*Task instructions*: Write out, exactly and in full, the records given below, but not their pictures.

+--

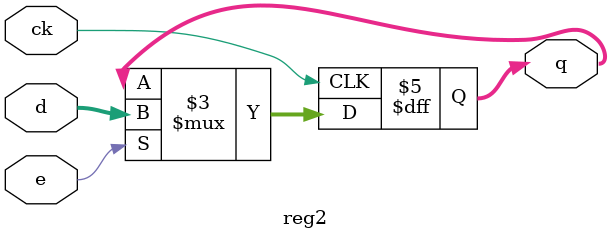
<source format=sv>
module reg8( d, q, e, ck );
	
	// Define ports
	input [7:0] d;

	input e, ck;

	output reg [7:0] q;

	// Link outputs
	always @ ( posedge ck )
		if ( e ) q <= d;

	initial q <= 0;

endmodule

module reg5( d, q, e, ck );
	
	// Define ports
	input [4:0] d;

	input e, ck;

	output reg [4:0] q;

	// Link outputs
	always @ ( posedge ck )
		if ( e ) q <= d;

	initial q <= 0;

endmodule

module reg2( d, q, e, ck );
	
	// Define ports
	input [1:0] d;

	input e, ck;

	output reg [1:0] q;

	// Link outputs
	always @ ( posedge ck )
		if ( e ) q <= d;

	initial q <= 0;

endmodule

</source>
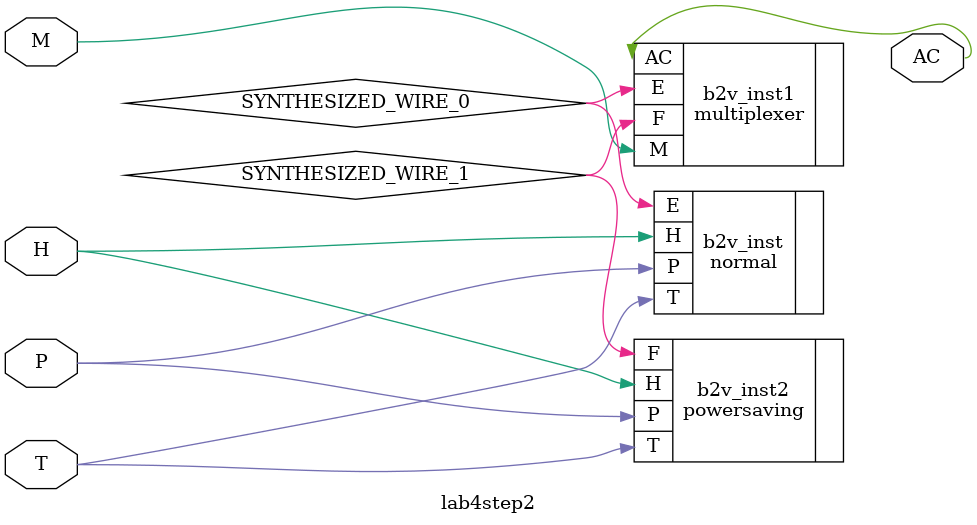
<source format=v>


module lab4step2(
	P,
	T,
	H,
	M,
	AC
);


input wire	P;
input wire	T;
input wire	H;
input wire	M;
output wire	AC;

wire	SYNTHESIZED_WIRE_0;
wire	SYNTHESIZED_WIRE_1;





normal	b2v_inst(
	.P(P),
	.T(T),
	.H(H),
	.E(SYNTHESIZED_WIRE_0));


multiplexer	b2v_inst1(
	.M(M),
	.E(SYNTHESIZED_WIRE_0),
	.F(SYNTHESIZED_WIRE_1),
	.AC(AC));


powersaving	b2v_inst2(
	.P(P),
	.T(T),
	.H(H),
	.F(SYNTHESIZED_WIRE_1));


endmodule

</source>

+--

*Solution for this problem*:
<source format=sv>
module reg8( d, q, e, ck );
	
	// Define ports
	input [7:0] d;

	input e, ck;

	output reg [7:0] q;

	// Link outputs
	always @ ( posedge ck )
		if ( e ) q <= d;

	initial q <= 0;

endmodule

module reg5( d, q, e, ck );
	
	// Define ports
	input [4:0] d;

	input e, ck;

	output reg [4:0] q;

	// Link outputs
	always @ ( posedge ck )
		if ( e ) q <= d;

	initial q <= 0;

endmodule

module reg2( d, q, e, ck );
	
	// Define ports
	input [1:0] d;

	input e, ck;

	output reg [1:0] q;

	// Link outputs
	always @ ( posedge ck )
		if ( e ) q <= d;

	initial q <= 0;

endmodule

</source>
<source format=v>


module lab4step2(
	P,
	T,
	H,
	M,
	AC
);


input wire	P;
input wire	T;
input wire	H;
input wire	M;
output wire	AC;

wire	SYNTHESIZED_WIRE_0;
wire	SYNTHESIZED_WIRE_1;





normal	b2v_inst(
	.P(P),
	.T(T),
	.H(H),
	.E(SYNTHESIZED_WIRE_0));


multiplexer	b2v_inst1(
	.M(M),
	.E(SYNTHESIZED_WIRE_0),
	.F(SYNTHESIZED_WIRE_1),
	.AC(AC));


powersaving	b2v_inst2(
	.P(P),
	.T(T),
	.H(H),
	.F(SYNTHESIZED_WIRE_1));


endmodule

</source>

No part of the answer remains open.